A positive CAD-score ( > 20) resulted in a sensitivity of 88.7% which in the present low prevalence population (9.4% CAD) leads to a NPV at 97.2%. Thereby the probability of having significant-CAD was 2.8% for patients with a negative CAD-score ( ≤ 20). This probability is much lower than the 15% PTP threshold defined by the ESC guidelines for stable CAD that states that it is safe to assume that patients with a PTP below 15% have no significant CAD and no further testing is recommended. This suggests that the CAD-score safely rules-out CAD in the low and intermediate PTP population. The proposed use of the CADScor®System is as a first-line test before other non-invasive testing. This is reflected in the Dan-NICAD population which had an average PTP at 38.6%, where the CAD-score had a significantly higher AUC than the Diamond-Forrester score.

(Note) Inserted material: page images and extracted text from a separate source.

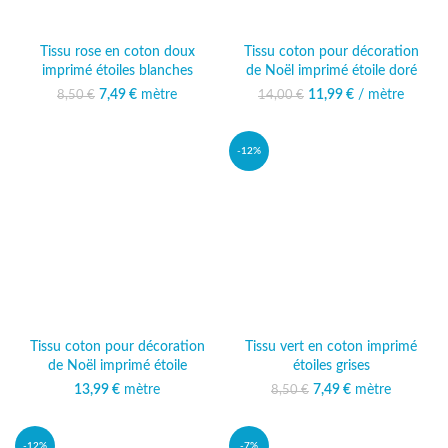
Tissu rose en coton doux
Tissu coton pour décoration
imprimé étoiles blanches
de Noël imprimé étoile doré
7,49
Le prix initial était :
€
mètre
Le prix actuel
11,99
Le prix initial était :
€
/ mètre
Le prix
8,50
€
14,00
€
8,50 €.
est : 7,49 €.
14,00 €.
actuel est :
11,99 €.
-12%
Tissu coton pour décoration
Tissu vert en coton imprimé
de Noël imprimé étoile
étoiles grises
13,99
€
mètre
7,49
Le prix initial était :
€
mètre
Le prix actuel
8,50
€
8,50 €.
est : 7,49 €.
-12%
-7%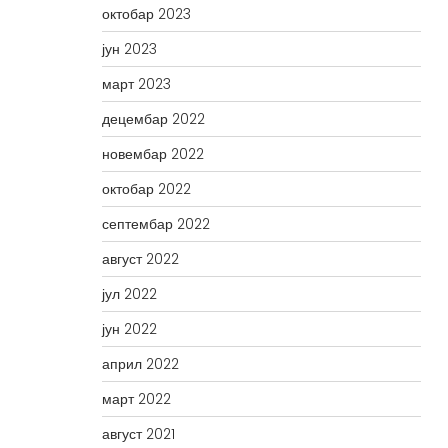
октобар 2023
јун 2023
март 2023
децембар 2022
новембар 2022
октобар 2022
септембар 2022
август 2022
јул 2022
јун 2022
април 2022
март 2022
август 2021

The CAD-score in sub-groups

Investigating the effect of risk factors potentially interfering with the CAD-score result, such as high BMI, diabetes or heart valve disease resulted in similar or increased sensitivity of the CAD-score in sub-group analyses, and in lower specificity, see Table 3. This indicates that the rule-out efficacy is lower in these sub-groups, but the rule-out safety is the same as in the remaining population. As in other risk models including gender, the sensitivity was lower in females compared to males. Despite this, the CAD-score had comparable rule-out safety in males and females, with similar negative predictive values.

Study limitations

The current study is a retrospective analysis of pooled data from existing cohorts and might therefore not capture all aspects of the clinical workflow. The database included a group of asymptomatic subjects from a screening study and it included a group of patients referred for CAG. Neither of these subjects are typical representatives for patients referred for non-invasive testing. However, the baseline characteristics such as age, gender and PTP of the pooled data corresponded well to the characteristics of the Dan-NICAD study which included only patients referred for non-invasive testing. The conclusion of the current study is limited to low to intermedia risk patients since the number of high-risk patients (updated Diamond Forrester score > 85%) was very low in the current study. The CAD-score algorithm described in the current paper is finetuned in the complete database before implementation in the CAD-score device. This induces the risk of overfitting the algorithm to the data, however the cross-validation of the algorithm showed only a small decrease in AUC of 0.009 thereby the degree of overfitting can be considered unimportant for the overall results. As recommended in the current ESC guidelines, the updates Diamond-Forrester score was used for PTP estimation. Other risk assessment models like the CAD-consortium scores [34] or PROMISE Minimal-Risk Tool [35] estimate lower risk levels which might alter interaction between PTP and the CAD-score. To further understand the interaction between long term in risk and CAD-scores future studies should include long term follow up data.

Conclusion

In the current study, we simulated use of the CAD-score to rule-out CAD in patients with intermediate PTP and suggest that the method potentially can reduce the number of patients who should be referred for non-invasive testing, without a significant increase in the false negative rate. If these finding can be replicated in prospective studies, the use of the CAD-score could significantly alter the current practise of early rule-out of stable CAD providing important clinical and economic advantages.